Researchers from MIT's Computer Science and Artificial Intelligence Laboratory (CSAIL) are hoping that one day, their research could give people an AI-powered wearable device to help them pick up on those cues.
Those researchers are presenting the results of their latest study, which used deep learning to determine in real time whether a conversation is happy, sad or neutral based on a person's speech patterns and vital signs. The data was collected with a Samsung Simband, in the hopes that the algorithms developed could one day be used in a wearable device that offers "social coaching" for people with disabilities.
"Imagine if, at the end of a conversation, you could rewind it and see the moments when the people around you felt the most anxious," graduate student Tuka Alhanai, who co-authored a related paper with PhD candidate Mohammad Ghassemi, said in a statement. "Our work is a step in this direction, suggesting that we may not be that far away from a world where people can have an AI social coach right in their pocket."
Alhanai and Ghassemi are presenting their paper at the Association for the Advancement of Artificial Intelligence (AAAI) conference in San Francisco.
The researchers developed their AI system by capturing 31 conversations, each several minutes long. They trained two algorithms on the data -- one to determine whether the overall conversation was happy or sad, and one to classify five-second blocks of each conversation as either positive, negative or neutral.
The subjects wore a Samsung Simband to measure features like movement, heart rate, blood pressure, blood flow and skin temperature,. The system also captured audio data and text transcripts to analyze the speaker's tone, pitch, energy, and vocabulary.
The system associated long pauses and monotonous vocal tones with sadder stories, while more energetic, varied speech patterns were associated with happier ones.
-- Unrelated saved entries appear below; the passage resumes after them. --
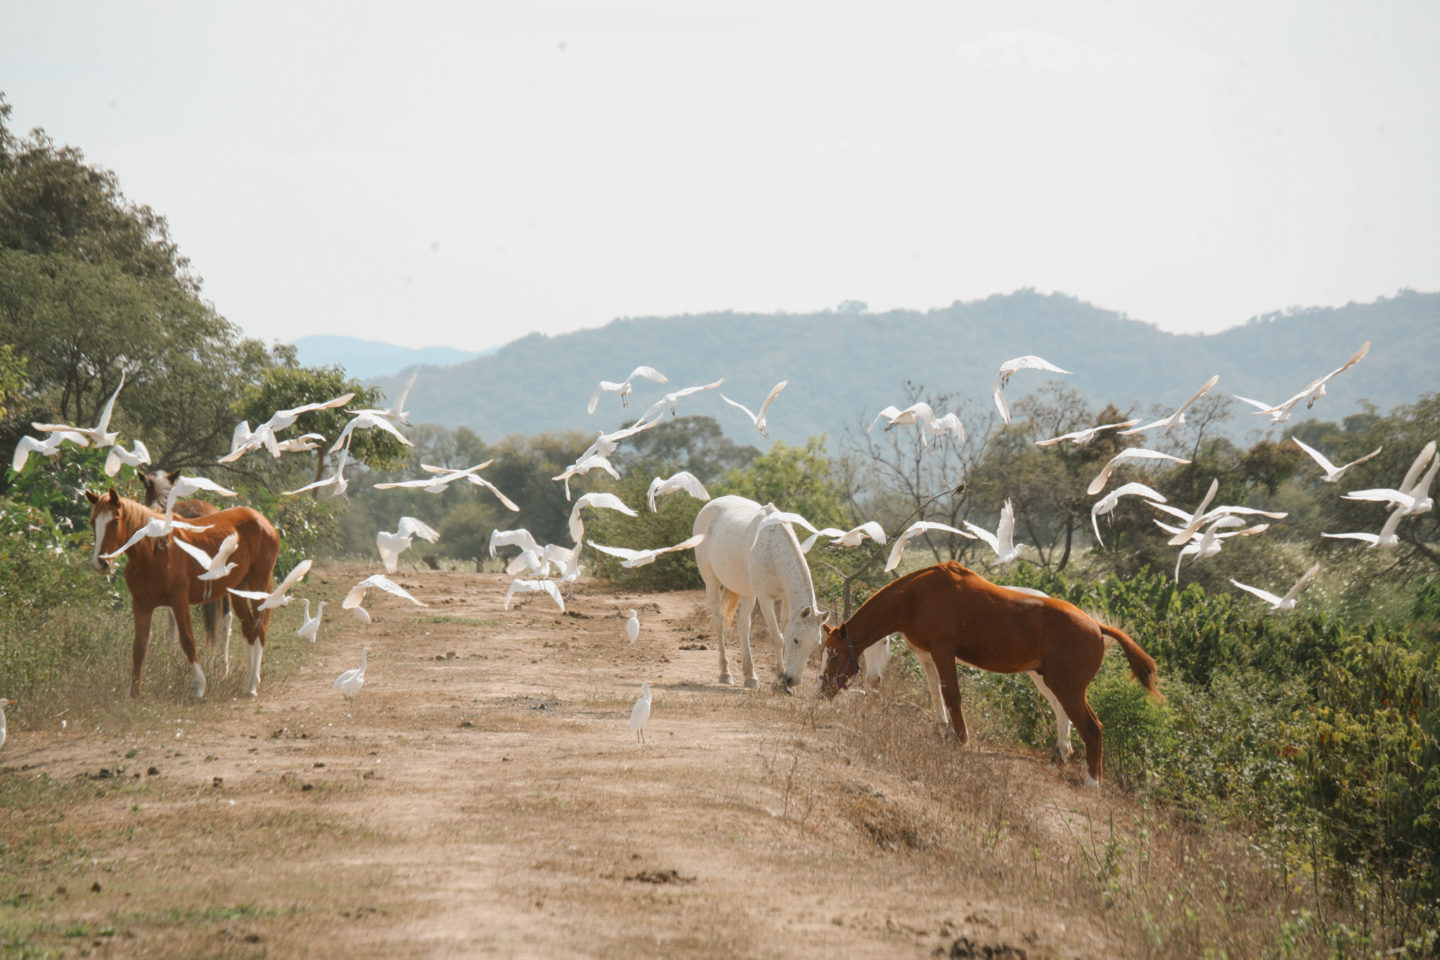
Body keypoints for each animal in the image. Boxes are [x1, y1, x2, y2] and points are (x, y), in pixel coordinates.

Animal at [86, 492, 280, 702]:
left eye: (114, 521)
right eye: (92, 521)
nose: (101, 563)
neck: (154, 551)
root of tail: (263, 521)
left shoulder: (179, 601)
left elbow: (187, 640)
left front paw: (199, 686)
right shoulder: (141, 605)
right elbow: (139, 647)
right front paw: (135, 692)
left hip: (259, 583)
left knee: (260, 628)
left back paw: (252, 685)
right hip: (239, 590)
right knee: (250, 629)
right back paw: (248, 682)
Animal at [691, 495, 829, 690]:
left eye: (815, 644)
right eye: (796, 640)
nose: (793, 680)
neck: (772, 547)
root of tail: (709, 505)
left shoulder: (785, 599)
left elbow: (782, 629)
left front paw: (780, 681)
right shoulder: (765, 599)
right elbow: (777, 637)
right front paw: (780, 680)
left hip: (747, 592)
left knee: (743, 625)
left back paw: (750, 676)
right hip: (712, 582)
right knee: (719, 620)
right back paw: (725, 673)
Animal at [823, 564, 1157, 788]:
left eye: (834, 654)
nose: (824, 690)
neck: (916, 597)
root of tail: (1097, 626)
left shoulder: (944, 653)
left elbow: (952, 695)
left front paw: (960, 739)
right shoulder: (927, 656)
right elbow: (936, 694)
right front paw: (942, 730)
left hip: (1068, 687)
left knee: (1092, 728)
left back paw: (1092, 783)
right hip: (1051, 681)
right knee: (1064, 714)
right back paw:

Physical cues like fidgeting or increased cardiovascular activity were associated with sad stories. On average, the system could classify the moods of five-second snippets of conversation with an accuracy rate that was 18 percent above chance.
The MIT study seems to marry both trends in an impressive way: Ghassemi noted that the experiment is unique in that it allowed its subjects to carry on natural interactions, even as robust physical and speech data was collected. Similar studies have relied on showing participants videos to track emotions, or asking them to act out specific emotions.
Additionally, keeping privacy concerns in mind, the researchers developed their system to run locally on a user's device.
The research team is now aiming to expand their study, potentially with the use of commercial devices like the Apple Watch.
"Our next step is to improve the algorithm's emotional granularity so it can call out boring, tense, and excited moments with greater accuracy instead of just labeling interactions as 'positive' or 'negative'," Alhani said. "Developing technology that can take the pulse of human emotions has the potential to dramatically improve how we communicate with each other."